Friday, December 11, 2020

Peace in the Puzzle

The theme for this post is peace, which is related to a couple of pieces (yes, pun intended) I'm working ona sermon for Brambleton Presbyterian Church and the Science for the Church newsletter.

Three insights I discovered along the way... 

A key word from the Beatitudes lost in translation

When I first learned Greek at Cal, one day we were reading Matthew 5:1-12. My professor instructed us that we could translate Jesus’s word in the Sermon on the Mount this way: “Blessed are the peaceful” instead of “peacemakers

He was a great professor, and he opened the New Testament to me in many ways, but here his own leanings toward the interiority of spiritual life—he also lived in an ashram—frankly biased his interpretation of this word. 

And so I arrive a truly profound Greek word study: the word for "peacemaker" eirenopoioi combines two words, “peace” and “make.”

This means that the Beatitudes are not simply the "Beautiful Attitudes." When Jesus, the Prince of Peace (Isaiah 9:6) came to earth, he called us to make peace. And that's significant.

I do realize that what I've said here may lead some to ask, Does this mean we earn our salvation? No, it means we work out what God has worked in (Philippians 2:12-13). Actually better than "work out" in the Jewish context is "walk out" because the key image for devotion to God in Jewish thought is halakha, or "the way of walking."


Peace now and then
Just yesterday, I read that even as former South Carolina Governor David Beasley accepted the Nobel Peace Prize on behalf of the United Nation's World Food Program, while Rush Limbaugh declared there can be no peace between liberals and conservatives and that “we’re trending toward secession."

Yikes! It's hard not to despairand then I remembered Jesus's time was no less contested, which I discovered this article on the New Testament Greek word for "peace."
The New Testament was written in a time during which the Romans overran countless peoples and frequently resorted to mass torture and genocide in dealing with resistance, and the quest for peace was not a romantic one but came with widely felt urgency. Jesus' famous statement "knock, and the door will open" (Matthew 7:7, Revelation 3:8) is not about heavenly doors because in the Biblical model heaven has no doors, but rather about the great War Doors of the temple of Janus Quirinus in Rome. In times of peace these doors were closed amidst great imperial fanfare, and the greatest door-closing festivals were held during the reigns of Nero and Vespasian, just prior and right after the Great Jewish Revolt and subsequent destruction of Jerusalem in 70 AD. [By the way, the name of the city means "in awe of peace, teaching peace"]
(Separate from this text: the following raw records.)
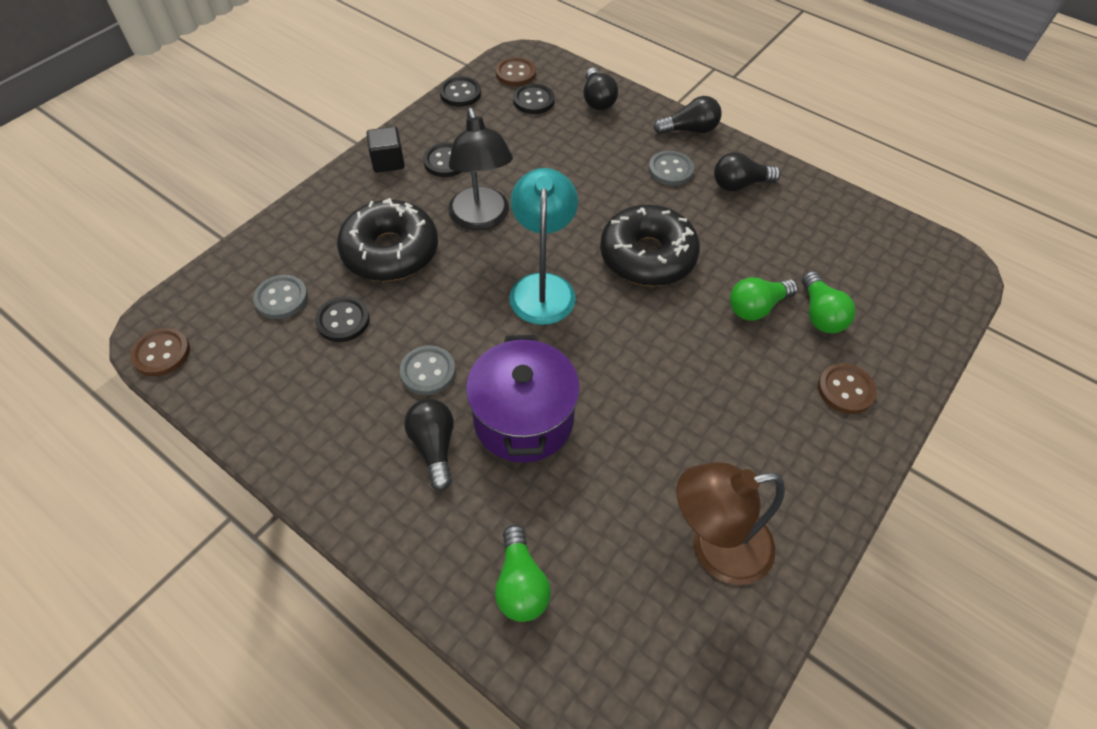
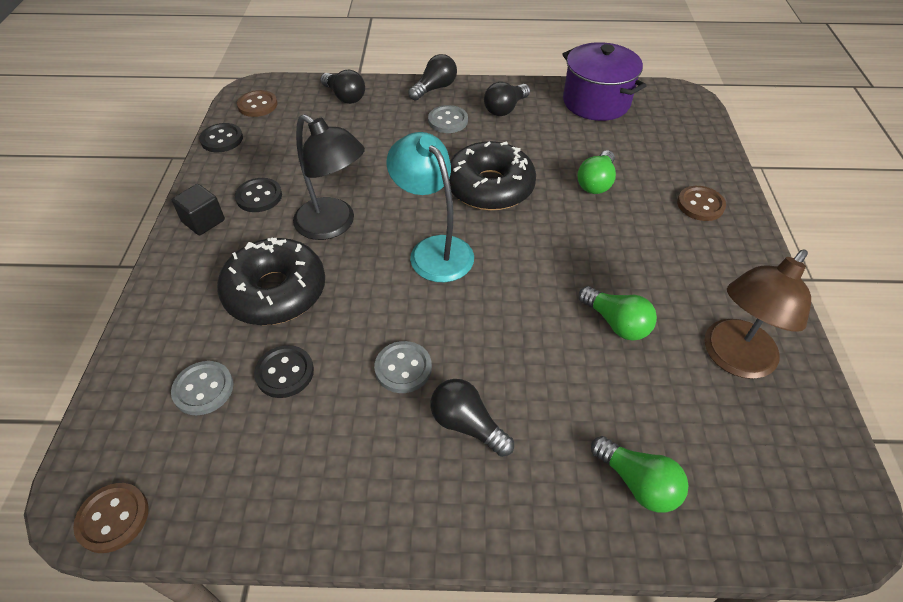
camera: 35 degrees left, 5 degrees down
purple pot [466,335,580,463] -> purple pot moved to [562,42,647,121]
black button [513,83,555,114] -> none
green light bulb [802,271,856,333] -> green light bulb moved to [579,286,657,341]

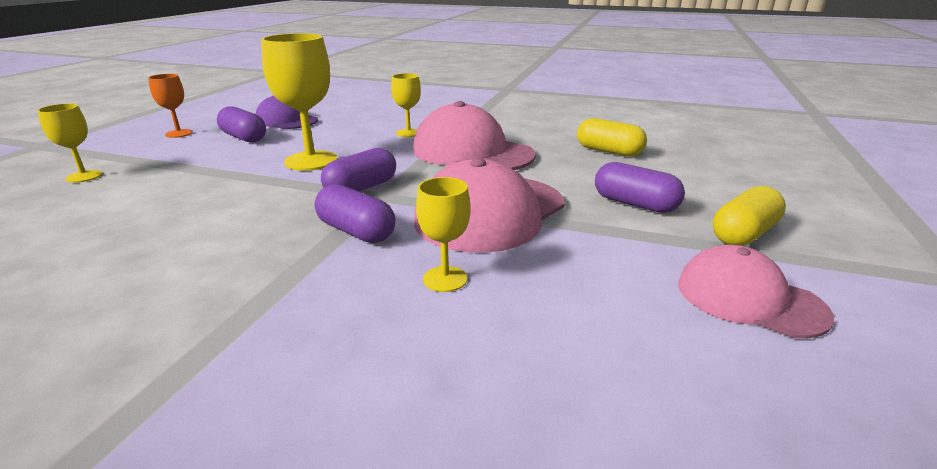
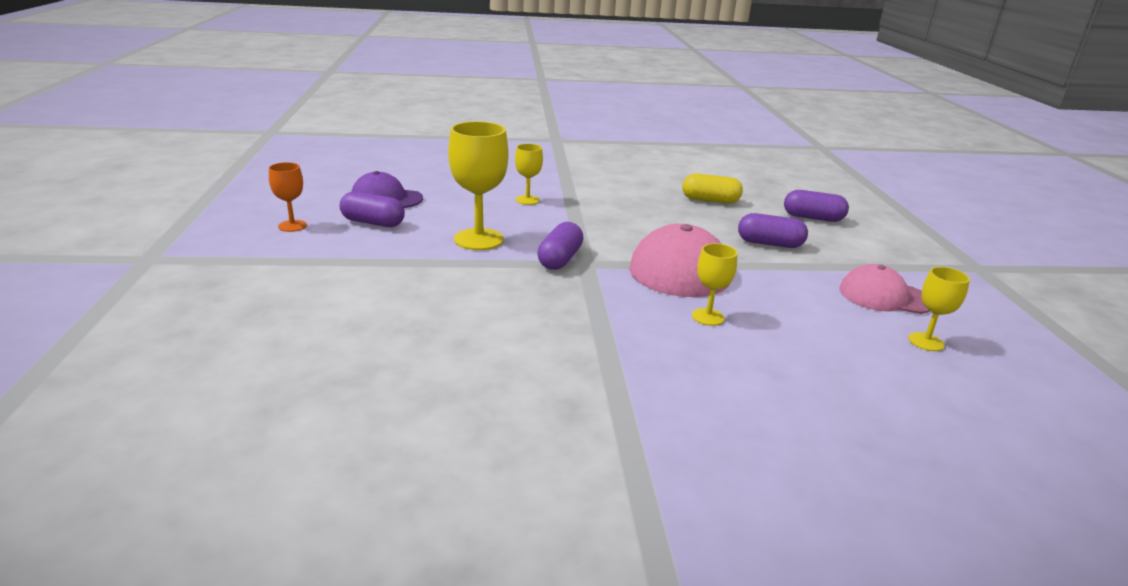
camera: 25 degrees left, 0 degrees up
yellow goblet [37,104,102,183] -> yellow goblet moved to [908,267,970,351]
purple capsule [315,184,395,243] -> purple capsule moved to [784,190,849,222]
pink cap [413,101,536,170] -> none
yellow capsule [713,186,786,246] -> none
Peace and reconciliation through "fractal communities"
Just a few days ago, I had a breath-taking conversation about race and science and faith with Elaine Howard Ecklund and Cleve Tinsley IV. Among many insights, Cleve said that relationships help us move past the endemic racism in our country. He referred to Adrienne Marie Brown’s concept of “fractal community,” which, of course, borrows an image from mathematics and is a kind of science and faith connection, which I love. At any rate, Cleve reminded us: this is the way of Jesus. Where these relationships are, that’s where we see the reign of God. And as he summarized, “I think we really do change the world then.”

And maybe we can. Maybe we make peace.